◆ Lista de tarefas
#1 Extraia do texto sobre a imprensa baiana o trecho que vai de "O FETICHE PUNITIVISTA" até "em suas programações.", inclusive.
#2 Segundo o texto sobre a imprensa baiana, onde as duas crianças teriam sido vítimas de racismo?

◆ Texto para leitura
• • • • • • •
O FETICHE PUNITIVISTA DA IMPRENSA BAIANA OU A SÍNDROME DA RAINHA DE COPAS
O papel da imprensa atualmente tem sido trocado pelo do judiciário? Mas ela não é para narrar os fatos e apresentar todas as versões da história? E qual a meritocracia há em agir de forma punitivista? Seria a sede pela audiência desenfreada?
Atualmente, os veículos de comunicação assumiram uma característica que, no mínimo, foge às suas atribuições. Vários programas de TV, rádio,sites e revistas, passaram a cobrar punição contra atos que veiculam em suas programações.
O mais recente caso envolve duas crianças que, supostamente, foram vítimas de racismo em uma estação de metrô em Salvador-Ba. O autor do suposto delito, teria sido um dos seguranças que monitoram as dependências da estação. veja: https://emais.estadao.com.br/noticias/comportamento,mae-denuncia-racismo-sofrido-por-filhas-em-estacao-de-metro-da-bahia,70003177414
Antes de entrar no mérito da questão, saliento que qualquer pessoa que pratique racismo deve ser punida, após o devido processo legal, o ato é repulsivo e digno de toda crítica e repreensão. Enfatizo isso, para que não haja nenhuma interpretação que fuja do ponto aqui manifestado.
Chamou atenção a pressa dos veículos de comunicação é exigir a pronta punição do suposto autor do delito. Claro que, como já destaquei, a punição deve ocorrer caso se verifique a veracidade do fato. Entretanto, ninguém trouxe “à baila” a responsabilidade da CCR no evento infausto. Por se tratar de uma empresa que, embora atue no setor de transporte, tem como cliente final uma vasta gama de pessoas – das mais diversas origens e classes sociais – deveria ser ponto de curiosidade perguntar, qual o tipo de treinamento que os funcionários recebem para tratar diariamente com a população.
Apesar de parecer obvio, é fato que muitos processos de seleção apenas se preocupam em perscrutar o candidato afim de saber se reúne as características e saberes necessários à prática da função. Esquecem que, no caso de seguranças, atendentes e recepcionistas, esses funcionários serão os primeiros elementos da empresa a fazer contato com o cliente.
Vou além, as empresas esquecem que seus programas de comunicação institucional e planos de mídia e imagem, passam primeiramente pelos funcionários de maior contato com o cliente. Pensar que o segurança não é elemento ativo no processo de comunicação da empresa é tolice, denota o total desprezo pelo bem-estar do mesmo que pouco capacitado, incorre em ações que o prejudicarão e, por reflexo, prejudicarão a empresa. Mas, situações como essas passam totalmente desapercebidas ao crivo da imprensa. Por que será?
• • • • • • •
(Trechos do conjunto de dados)
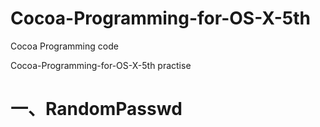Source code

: # Cocoa-Programming-for-OS-X-5th
Cocoa Programming code

Cocoa-Programming-for-OS-X-5th practise

# 一、RandomPasswd [](https://github.com/Rookie-iOS/Cocoa-Programming-for-OS-X-5th)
• • • • • • •
◆ Respostas numeradas
#1
O FETICHE PUNITIVISTA DA IMPRENSA BAIANA OU A SÍNDROME DA RAINHA DE COPAS
O papel da imprensa atualmente tem sido trocado pelo do judiciário? Mas ela não é para narrar os fatos e apresentar todas as versões da história? E qual a meritocracia há em agir de forma punitivista? Seria a sede pela audiência desenfreada?
Atualmente, os veículos de comunicação assumiram uma característica que, no mínimo, foge às suas atribuições. Vários programas de TV, rádio,sites e revistas, passaram a cobrar punição contra atos que veiculam em suas programações.

#2 Em uma estação de metrô em Salvador-Ba.